<<<<
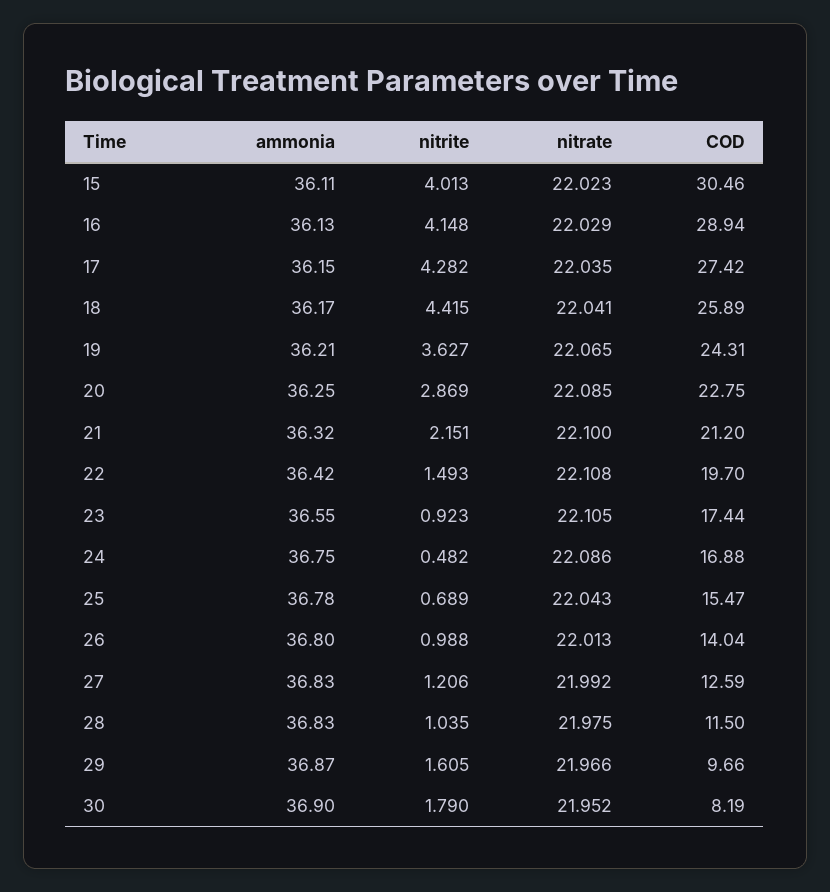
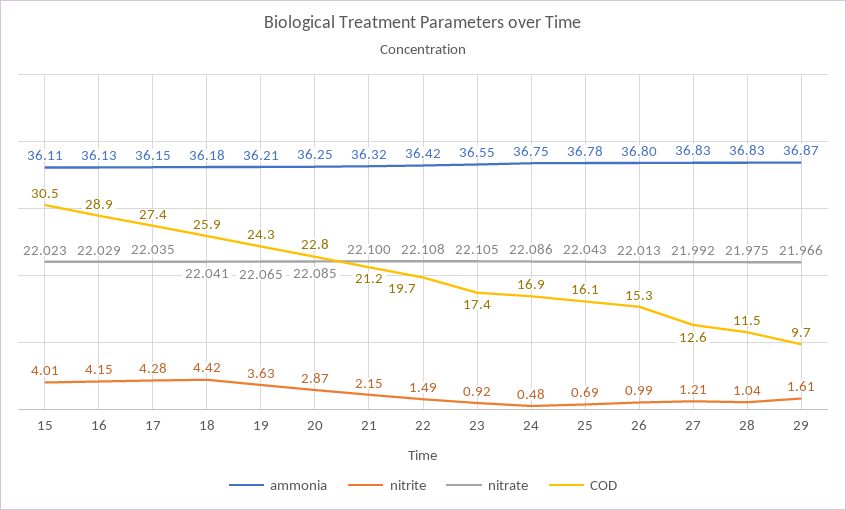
  {
    "ammonia": {
      "15": 36.11,
      "16": 36.13,
      "17": 36.15,
-     "18": 36.17,
+     "18": 36.18,
      "19": 36.21,
      "20": 36.25,
      "21": 36.32,
      "22": 36.42,
      "23": 36.55,
      "24": 36.75,
      "25": 36.78,
      "26": 36.8,
      "27": 36.83,
      "28": 36.83,
-     "29": 36.87,
+     "29": 36.87
-     "30": 36.9
    },
    "nitrite": {
      "15": 4.013,
      "16": 4.148,
      "17": 4.282,
      "18": 4.415,
      "19": 3.627,
      "20": 2.869,
      "21": 2.151,
      "22": 1.493,
      "23": 0.923,
      "24": 0.482,
      "25": 0.689,
      "26": 0.988,
      "27": 1.206,
      "28": 1.035,
-     "29": 1.605,
+     "29": 1.605
-     "30": 1.79
    },
    "nitrate": {
      "15": 22.023,
      "16": 22.029,
      "17": 22.035,
      "18": 22.041,
      "19": 22.065,
      "20": 22.085,
      "21": 22.1,
      "22": 22.108,
      "23": 22.105,
      "24": 22.086,
      "25": 22.043,
      "26": 22.013,
      "27": 21.992,
      "28": 21.975,
-     "29": 21.966,
+     "29": 21.966
-     "30": 21.952
    },
    "COD": {
      "15": 30.46,
      "16": 28.94,
      "17": 27.42,
      "18": 25.89,
      "19": 24.31,
      "20": 22.75,
      "21": 21.2,
      "22": 19.7,
      "23": 17.44,
      "24": 16.88,
-     "25": 15.47,
+     "25": 16.1,
-     "26": 14.04,
+     "26": 15.3,
      "27": 12.59,
      "28": 11.5,
-     "29": 9.66,
+     "29": 9.66
-     "30": 8.19
    }
  }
>>>>
▶ WORK TASK
When copying the records, reproduce every entry exactly and omit all pictures.

▶ RESPONSE AREA
  {
    "ammonia": {
      "15": 36.11,
      "16": 36.13,
      "17": 36.15,
-     "18": 36.17,
+     "18": 36.18,
      "19": 36.21,
      "20": 36.25,
      "21": 36.32,
      "22": 36.42,
      "23": 36.55,
      "24": 36.75,
      "25": 36.78,
      "26": 36.8,
      "27": 36.83,
      "28": 36.83,
-     "29": 36.87,
+     "29": 36.87
-     "30": 36.9
    },
    "nitrite": {
      "15": 4.013,
      "16": 4.148,
      "17": 4.282,
      "18": 4.415,
      "19": 3.627,
      "20": 2.869,
      "21": 2.151,
      "22": 1.493,
      "23": 0.923,
      "24": 0.482,
      "25": 0.689,
      "26": 0.988,
      "27": 1.206,
      "28": 1.035,
-     "29": 1.605,
+     "29": 1.605
-     "30": 1.79
    },
    "nitrate": {
      "15": 22.023,
      "16": 22.029,
      "17": 22.035,
      "18": 22.041,
      "19": 22.065,
      "20": 22.085,
      "21": 22.1,
      "22": 22.108,
      "23": 22.105,
      "24": 22.086,
      "25": 22.043,
      "26": 22.013,
      "27": 21.992,
      "28": 21.975,
-     "29": 21.966,
+     "29": 21.966
-     "30": 21.952
    },
    "COD": {
      "15": 30.46,
      "16": 28.94,
      "17": 27.42,
      "18": 25.89,
      "19": 24.31,
      "20": 22.75,
      "21": 21.2,
      "22": 19.7,
      "23": 17.44,
      "24": 16.88,
-     "25": 15.47,
+     "25": 16.1,
-     "26": 14.04,
+     "26": 15.3,
      "27": 12.59,
      "28": 11.5,
-     "29": 9.66,
+     "29": 9.66
-     "30": 8.19
    }
  }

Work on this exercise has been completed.